On the one hand, is the government that issues policies which affect privacy while cybercriminals are daily becoming more potent in their efforts to frustrate the smooth running of businesses. With the worldwide spending on blockchain solutions expected to grow from 1.5bn USD in 2018 to an estimated 11.7bn USD by 2022, more needs to be done in the area of security and that’s where the VPNs come in.

Based on how the internet works, your data can be easily traced. Usually, your data is transferred in the form of a packet which is further divided into its components, which hold data such as, your IP address and information about the destination.

Any time you communicate with a website, therefore, the communication is basically carried out in the form of packets. Even when you communicate with a blockchain, the process of sending your data remains more or less, the same.

What you have in theory, therefore, is that anyone can intercept your packets while they are in transit and they may not only access your personal data but also trace the route of the data.

Blockchain's Shortcomings

Despite the decentralized nature of the blockchain, you must understand that your Internet Service Provider (ISP) has access to all of your packets. If for any reason you have to perform a transaction on the blockchain, you must have it behind your mind that the ISP or any surveillance agency that has access, can easily intercept and read your data.

Another disadvantage of this decentralization is that If your private key is stolen by criminals, your blockchain account can be tampered by others and it’s virtually impossible to track down the criminal and recover the modified blockchain information. 

The workings of the blockchain make it necessary that any time you perform a transaction on the blockchain, your address and the address of the destination, along with the amount that is attached to the transaction are sent to the blockchain. It’s true that you don’t need to attach your own identity to the transaction, but if your packet of data were to be intercepted by someone with the access and is able to determine the address it came from, it becomes relatively easy to link you up with the address.

You can only imagine the havoc cybercriminals can wreck if they are able to have access to your address.  According to Emin Gün Sirer, an associate professor in computer science at Cornell University with expertise in developing cryptocurrency protocols and investigating blockchain security flaws, “the greatest security threat [to blockchain] involves targeted attacks on clients, as well as shared platforms such as exchanges.”

The January 2018, rip off of more than $500 million worth of cryptocurrency from the Japan-based exchange Coincheck is a clear case that we still need to do a whole lot more in the area of security as regards the blockchain.

VPNs to the rescue

Since you are now aware that your IP address can be a potential source of tracing your transactions, the invariable thing to do is to ensure that you protect yourself with VPN. If you feel bogged down by the financial considerations involved in subscribing to a paid VPN, you have the option of a free VPN extension like the Urban-VPN that can go all the way to mask your IP, choose from a constantly growing pool of international locations across the globe, protect your data, and internet connection with encryption and DNS/IPv6 leak protection. 

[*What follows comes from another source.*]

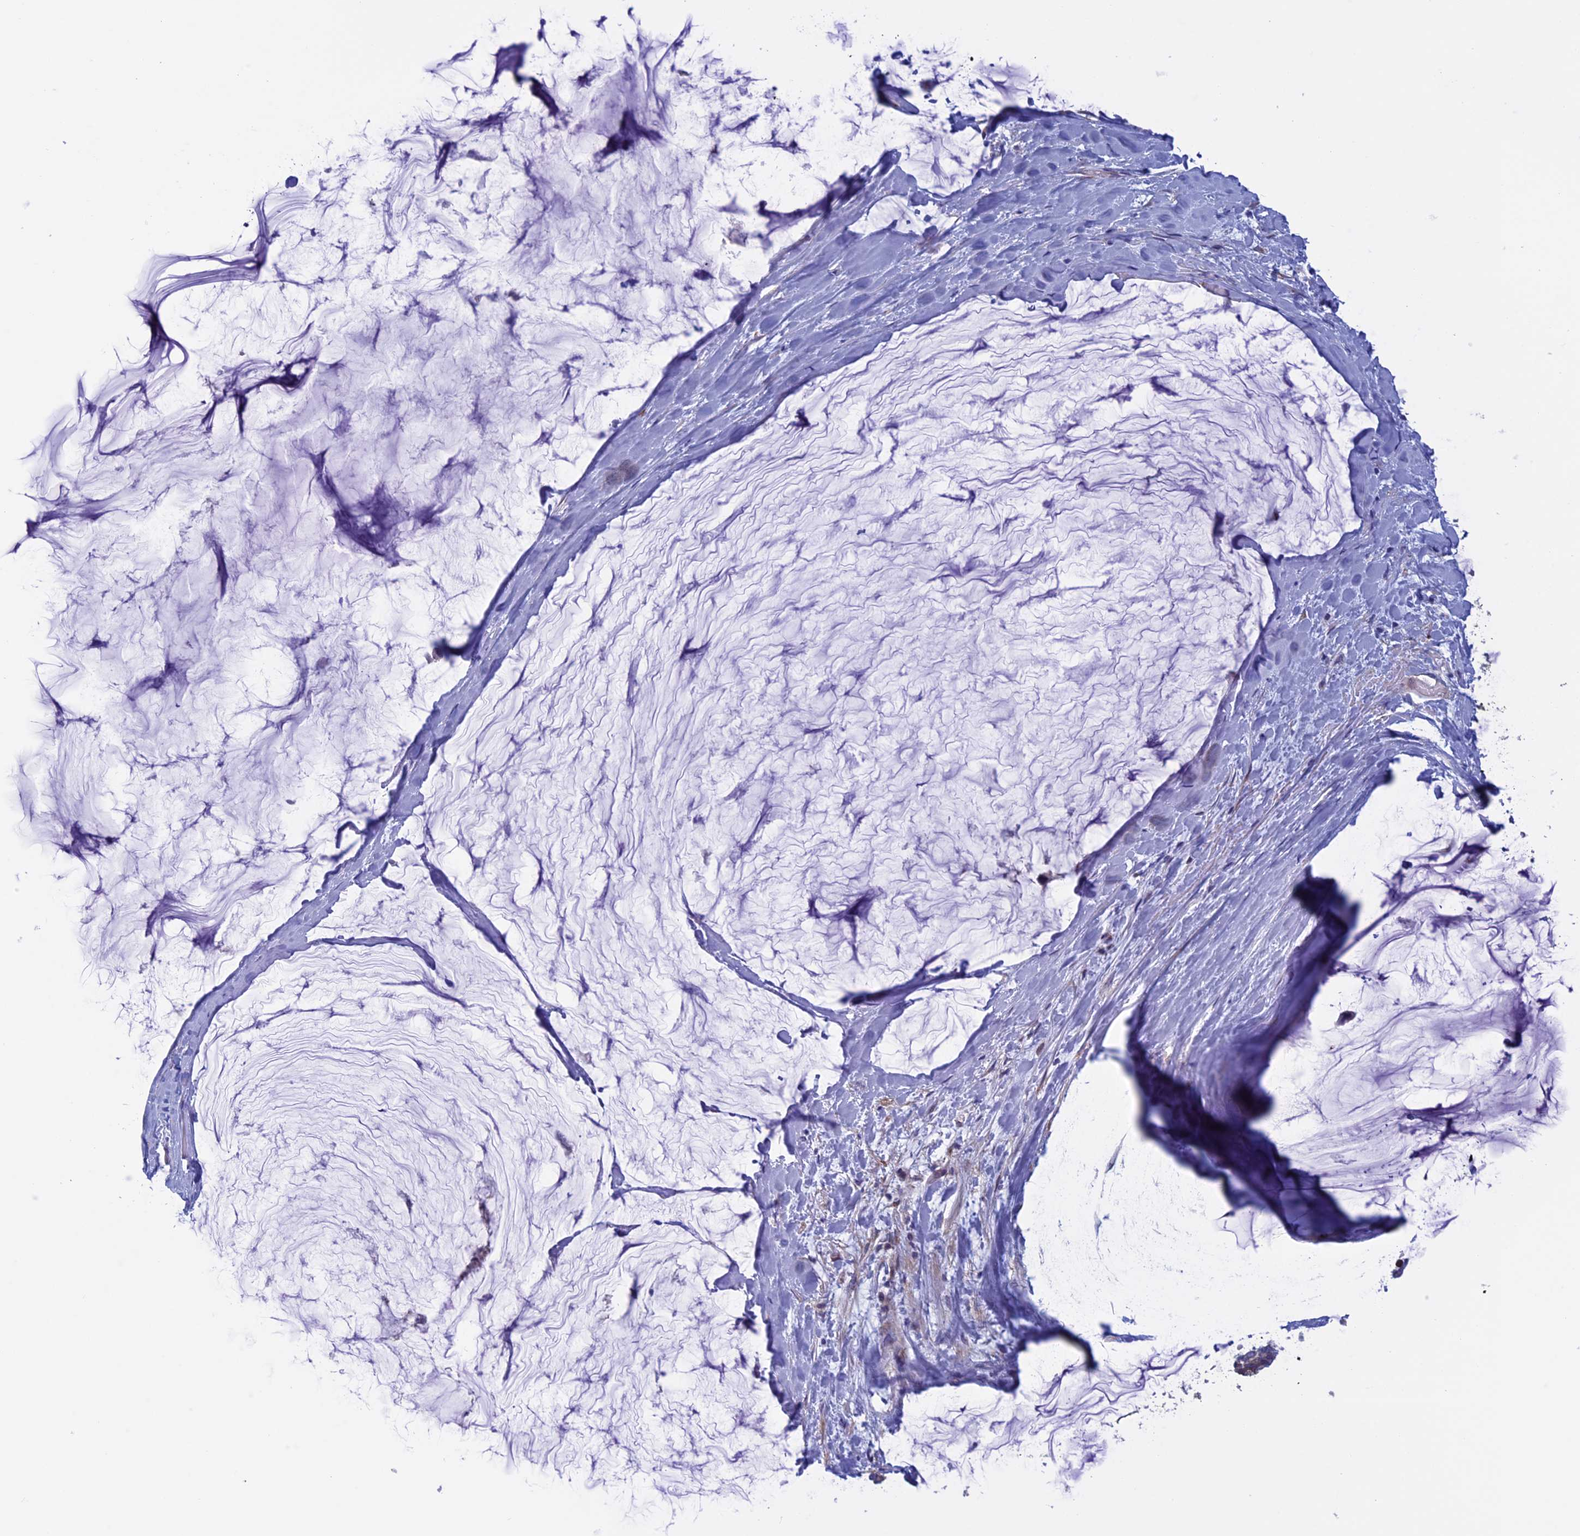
{"staining": {"intensity": "negative", "quantity": "none", "location": "none"}, "tissue": "ovarian cancer", "cell_type": "Tumor cells", "image_type": "cancer", "snomed": [{"axis": "morphology", "description": "Cystadenocarcinoma, mucinous, NOS"}, {"axis": "topography", "description": "Ovary"}], "caption": "Human ovarian cancer stained for a protein using IHC shows no expression in tumor cells.", "gene": "BCL2L10", "patient": {"sex": "female", "age": 39}}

While your data is safely encrypted, your real IP is replaced with a truly anonymous IP from your service provider’s servers which basically reroute your traffic to some other server in another part of the world, to provide you with a certain level of anonymity.

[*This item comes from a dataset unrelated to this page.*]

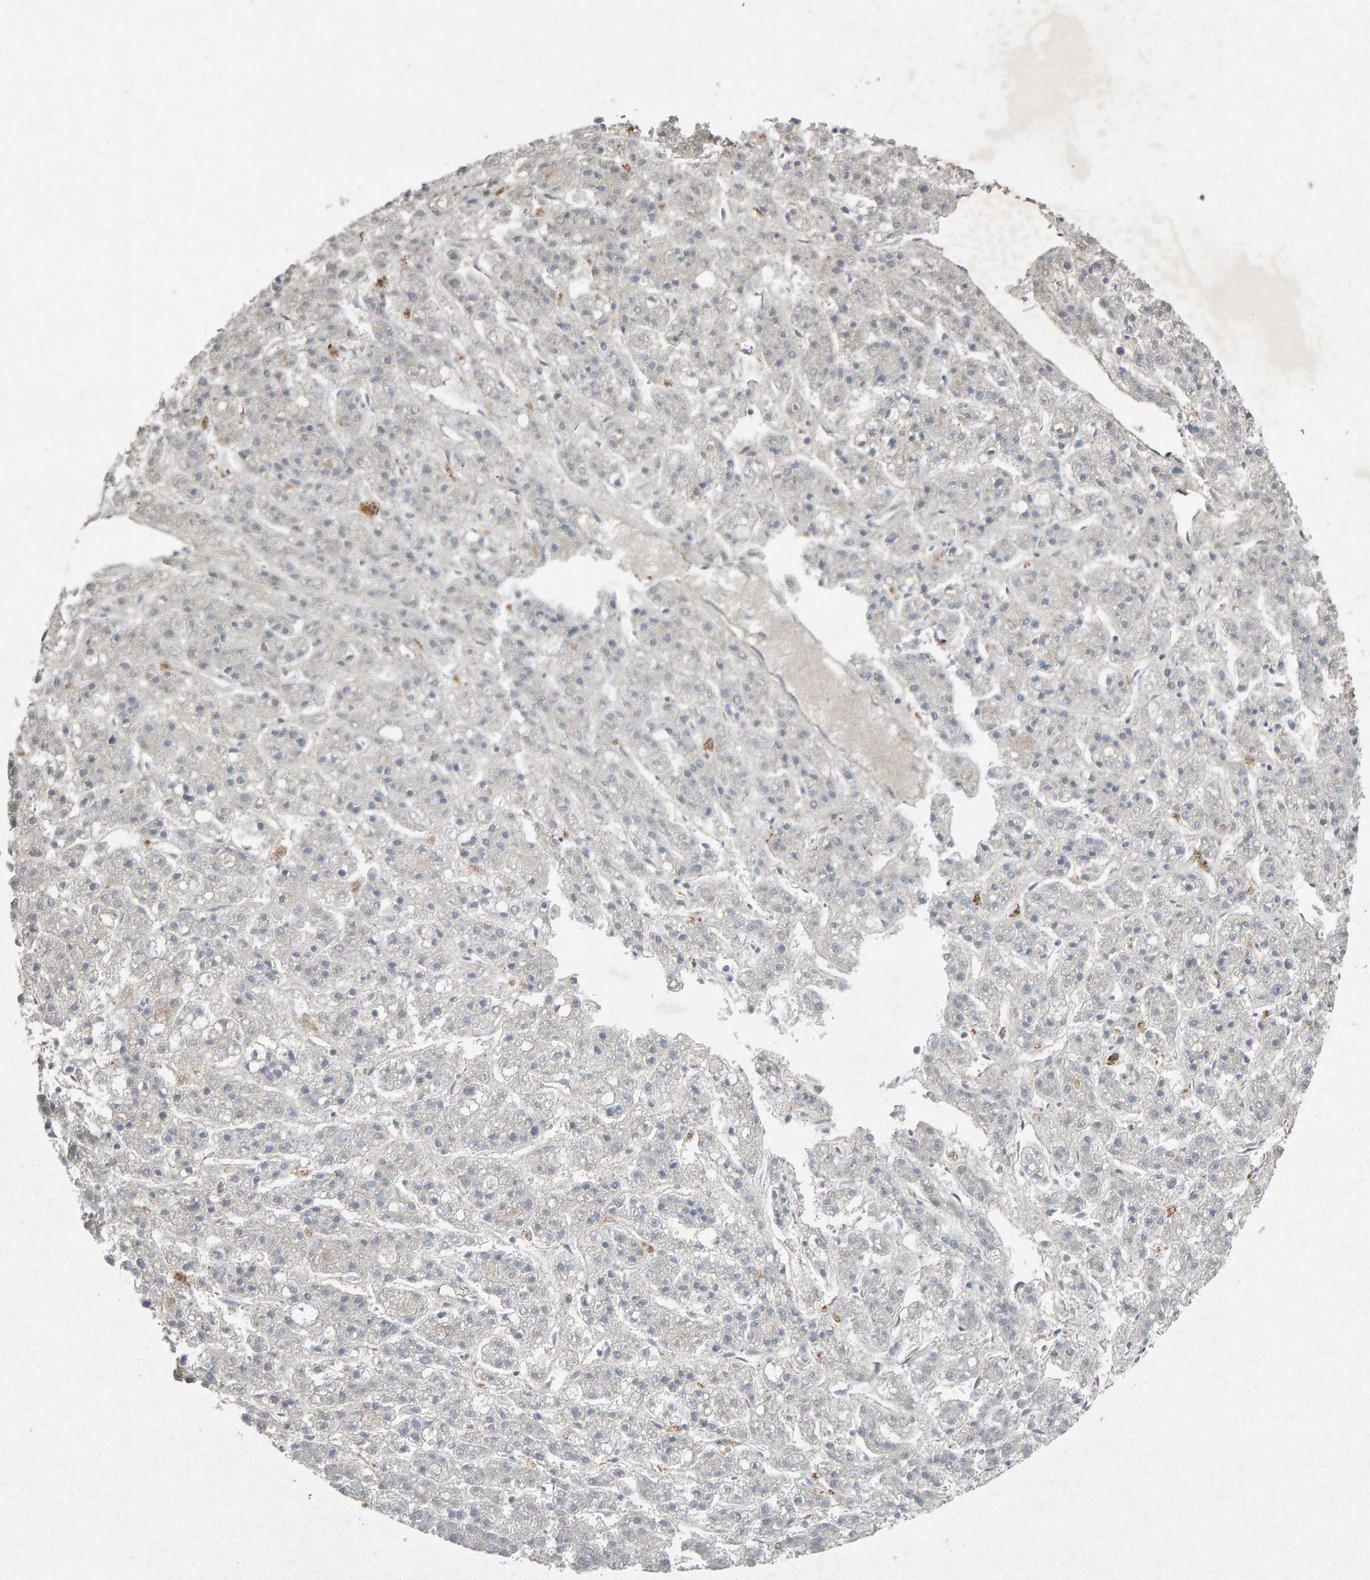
{"staining": {"intensity": "negative", "quantity": "none", "location": "none"}, "tissue": "liver cancer", "cell_type": "Tumor cells", "image_type": "cancer", "snomed": [{"axis": "morphology", "description": "Carcinoma, Hepatocellular, NOS"}, {"axis": "topography", "description": "Liver"}], "caption": "Immunohistochemistry (IHC) image of liver hepatocellular carcinoma stained for a protein (brown), which exhibits no positivity in tumor cells.", "gene": "PTPRM", "patient": {"sex": "male", "age": 70}}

While it’s true that there are different kinds of VPNs -- those providing simple rerouting and the others that provide in-depth coverage and protection from being traced back, it all depends on the type of VPN you subscribe to. However, the ultimate thing is that a VPN will still provide you with extended protection from being hacked.

Inasmuch as most VPNs are designed to provide security and privacy, there still exists centralized issues to combat when using traditional VPN services. However, a VPN’s data protection compliance processes must take into consideration the implementation of technical, physical, and administrative security measures to protect Personal Data.

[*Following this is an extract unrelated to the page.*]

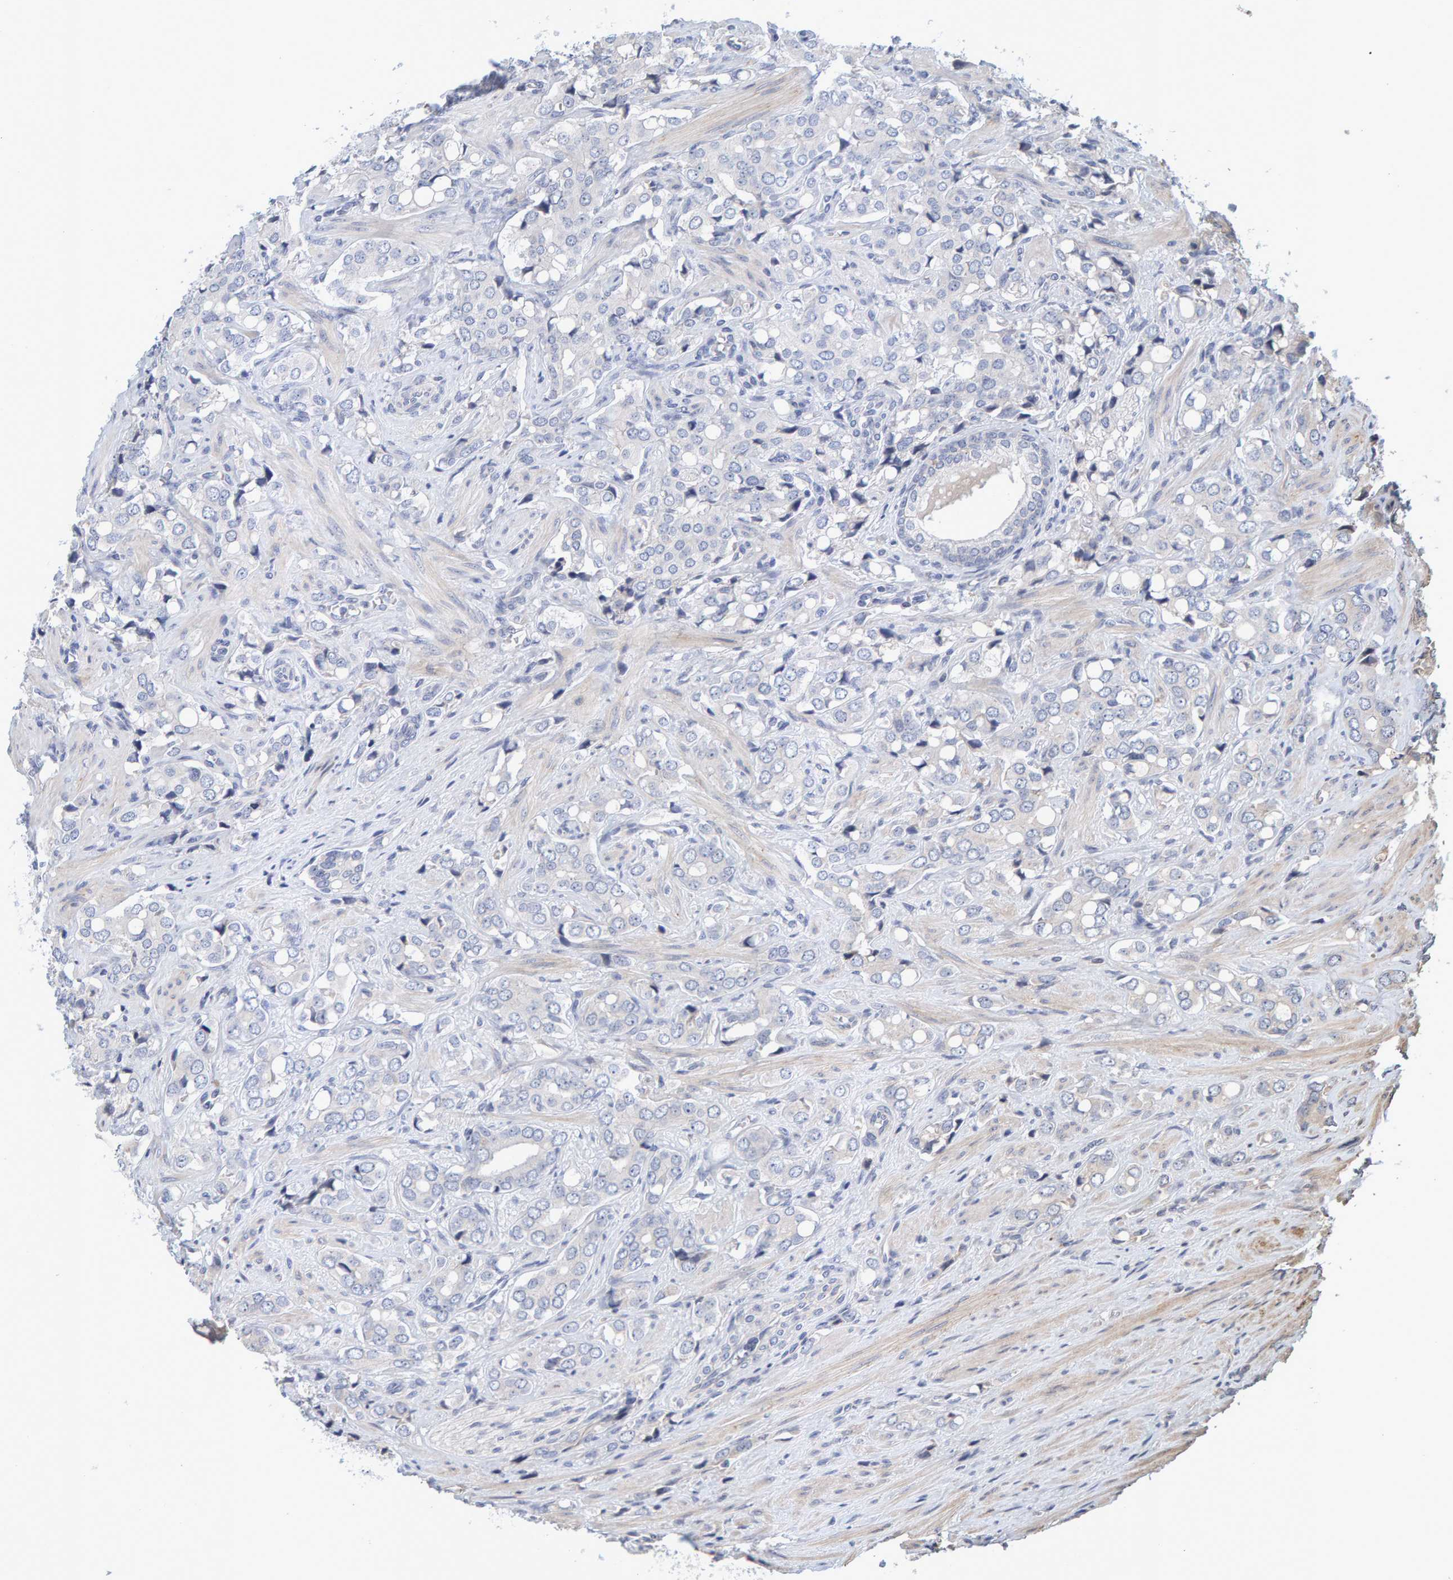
{"staining": {"intensity": "negative", "quantity": "none", "location": "none"}, "tissue": "prostate cancer", "cell_type": "Tumor cells", "image_type": "cancer", "snomed": [{"axis": "morphology", "description": "Adenocarcinoma, High grade"}, {"axis": "topography", "description": "Prostate"}], "caption": "Immunohistochemistry of human prostate cancer (high-grade adenocarcinoma) exhibits no expression in tumor cells. The staining was performed using DAB (3,3'-diaminobenzidine) to visualize the protein expression in brown, while the nuclei were stained in blue with hematoxylin (Magnification: 20x).", "gene": "ZNF77", "patient": {"sex": "male", "age": 52}}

As it’s not possible to vouchsafe the complete safety of any central server from vulnerability, there is the absolute need to think outside the box. A decentralized blockchain-based VPN should be the needed antidote as the network will not need to rely on a central point of control. 

The absence of a central authority ensures that hackers will not have an easy entry point to access your IP address, this makes the system naturally fairer and more secure. The way in which data is recorded onto a blockchain encapsulates the very value of decentralization.

It will be expected that a decentralized blockchain-based VPN will go a long way to correct the anomalies experienced from some centralized VPN servers. In combination with a decentralized VPN network, fair prices are expected to be set due to perfect competition.